A Man's World: 1900-1920 June 6, 2017-October 7 2017
As a follow up to our Woman's World exhibit, Mackin House is proud to dedicate the summer of 2017 to men! The early 20th century marked drastic changes for societies and cultures all over the world. Canadian men across all classes, ages, and ethnicities had unique experiences during the period between 1900 and 1920. Come to Mackin House and explore the world men experienced in the early days of Coquitlam’s history.
A Woman's World: 1900-1920 February 7 2017-May 27 2017
The early twentieth century was a period of upheaval for societies and cultures across the globe. Canadian women across all classes, ages, races and sexual orientations had unique experiences during the period 1900-1920. Join us at Mackin House to explore the world women experienced during the early days of Coquitlam’s history.

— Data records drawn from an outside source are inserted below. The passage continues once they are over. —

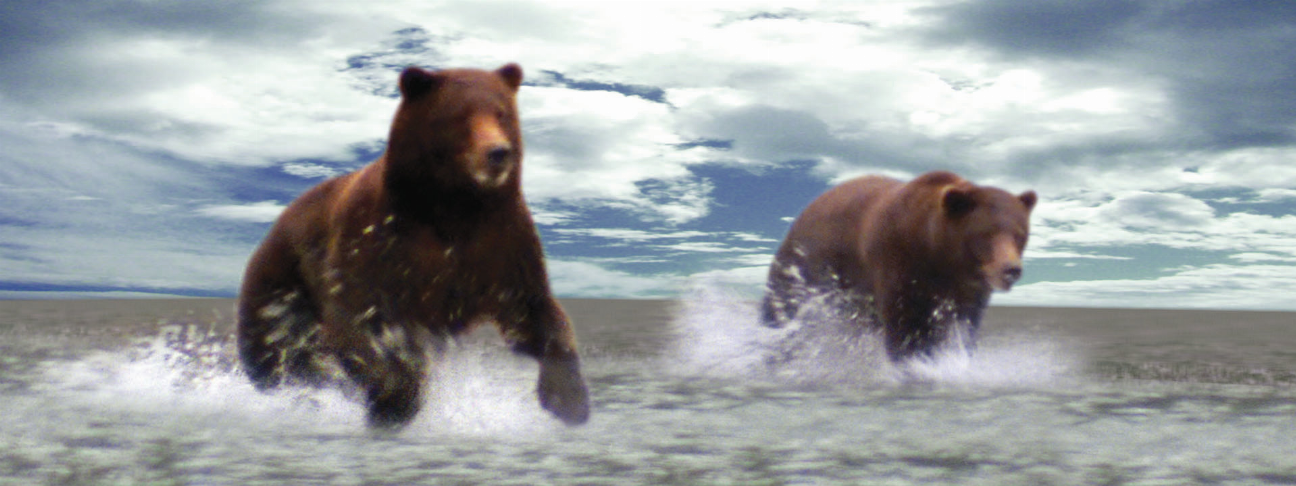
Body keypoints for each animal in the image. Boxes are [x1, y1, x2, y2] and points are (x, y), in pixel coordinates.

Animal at [236, 64, 590, 429]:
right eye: (460, 115)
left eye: (501, 113)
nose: (498, 153)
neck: (454, 205)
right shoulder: (376, 240)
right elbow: (359, 320)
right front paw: (397, 399)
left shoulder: (501, 243)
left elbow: (534, 313)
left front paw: (568, 401)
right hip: (278, 286)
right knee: (274, 353)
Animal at [760, 170, 1036, 362]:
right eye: (985, 233)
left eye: (1020, 234)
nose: (1010, 269)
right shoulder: (899, 265)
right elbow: (905, 328)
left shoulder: (968, 292)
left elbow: (961, 330)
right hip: (804, 267)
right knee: (781, 308)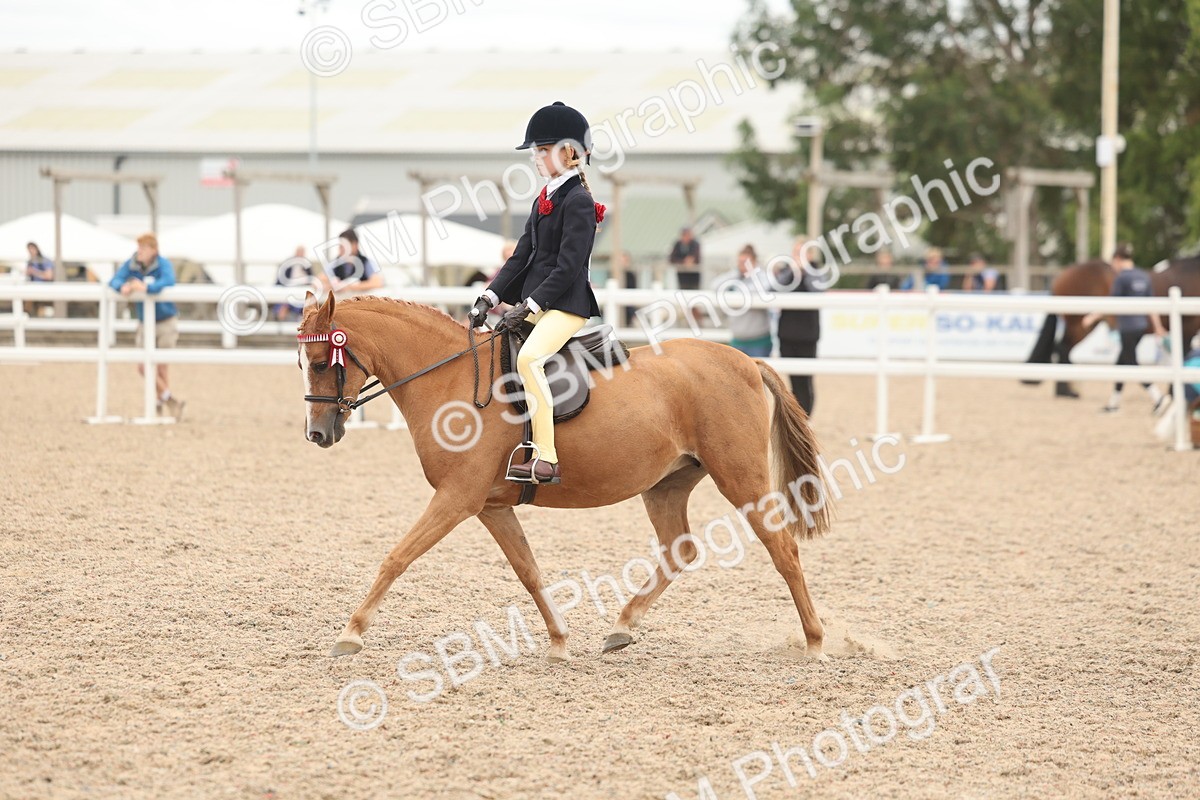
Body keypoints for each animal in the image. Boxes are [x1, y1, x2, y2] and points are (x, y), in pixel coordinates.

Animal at [297, 291, 833, 661]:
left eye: (323, 362)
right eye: (304, 362)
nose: (318, 434)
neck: (450, 379)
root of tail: (745, 361)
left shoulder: (457, 498)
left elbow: (397, 557)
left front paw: (351, 633)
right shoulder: (490, 506)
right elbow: (529, 572)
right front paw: (559, 640)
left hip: (740, 478)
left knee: (782, 549)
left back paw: (814, 641)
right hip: (666, 484)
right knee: (678, 549)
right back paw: (621, 627)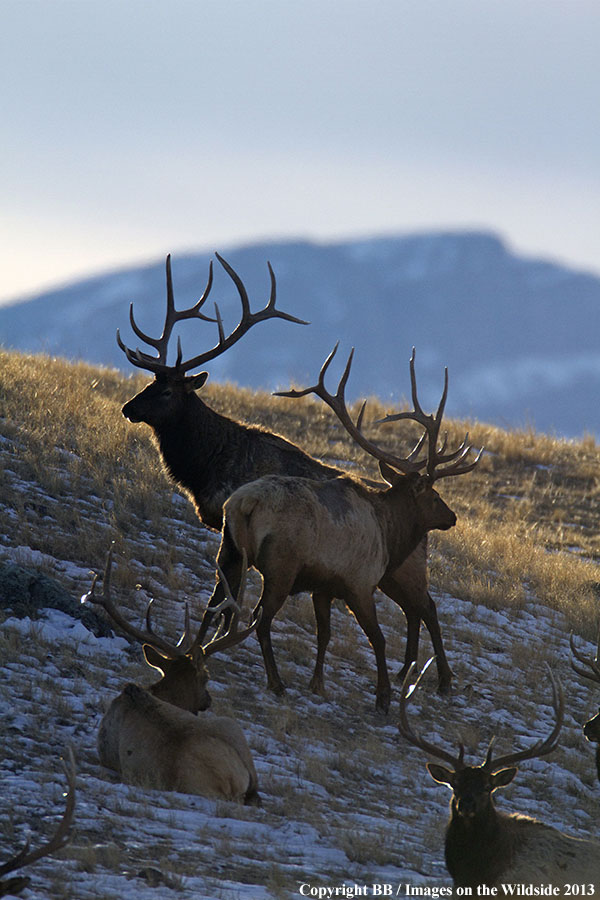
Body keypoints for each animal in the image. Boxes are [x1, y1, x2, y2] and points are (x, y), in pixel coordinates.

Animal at [216, 346, 480, 713]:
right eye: (434, 495)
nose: (452, 517)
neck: (389, 531)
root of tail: (243, 504)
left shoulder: (323, 587)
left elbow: (324, 634)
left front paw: (317, 684)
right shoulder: (359, 583)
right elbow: (378, 639)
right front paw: (382, 698)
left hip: (228, 549)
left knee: (220, 597)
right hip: (281, 566)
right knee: (261, 618)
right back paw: (276, 682)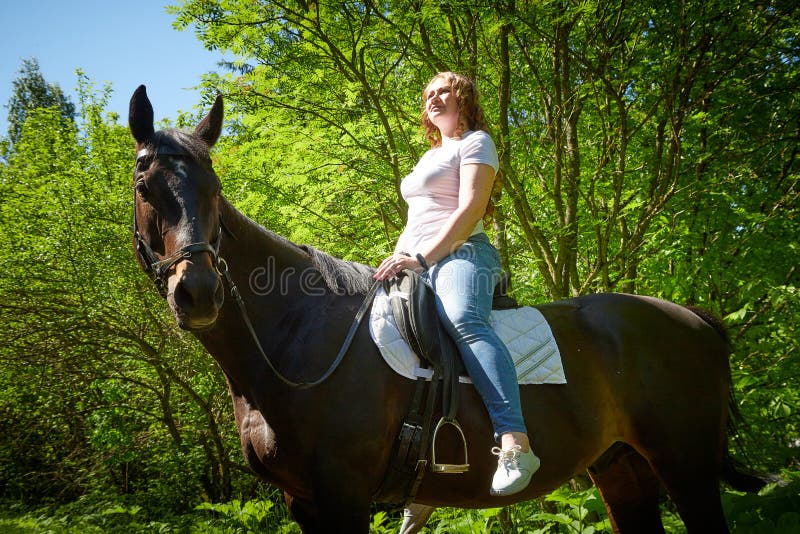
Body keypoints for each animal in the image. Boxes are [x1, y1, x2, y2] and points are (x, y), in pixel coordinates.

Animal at [128, 88, 764, 534]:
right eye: (145, 186)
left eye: (214, 190)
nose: (199, 292)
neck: (297, 335)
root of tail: (694, 319)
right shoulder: (302, 500)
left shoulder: (343, 495)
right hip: (622, 467)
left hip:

Women were the heart of the home, providing nurturing care to their families while navigating an increasingly complex world. Who were the women who populated early Coquitlam? What was life like for women in the wilderness? How did women from different classes and across ethnicities navigate the increasing complexity of life in a new country?
The world of women changed drastically following the end of the Great War. With the success of the suffragette movement in Canada, women began to assert their independence both inside and outside the home. Visit Mackin House to discover how women navigated common issues of the time and to uncover how attitudes of the modern woman emerged.
Science & Social Change: Early 20th Century Medicine
September 7 2016 to November 1 2016
The early 20th century period reflected shifting social and scientific attitudes to healthcare. During this period, healthcare was forced to respond to unprecedented challenges, including a rapidly increasing population, urbanization, and major public health crises on a scale never seen before.
Scientific development lead to new discoveries in treatment and prevention. Simultaneously, public health was brought to the forefront of political thought, resulting in the founding of the first federal Department of Health and paving the way for healthcare as we know it.
Increasing mental health awareness led to the development of psychiatry and psychology as a part of medicine. Locally, this can be seen in the founding of the Hospital for the Mind in 1904. Now, the Riverview Hospital grounds stand as a reminder of our mental health heritage.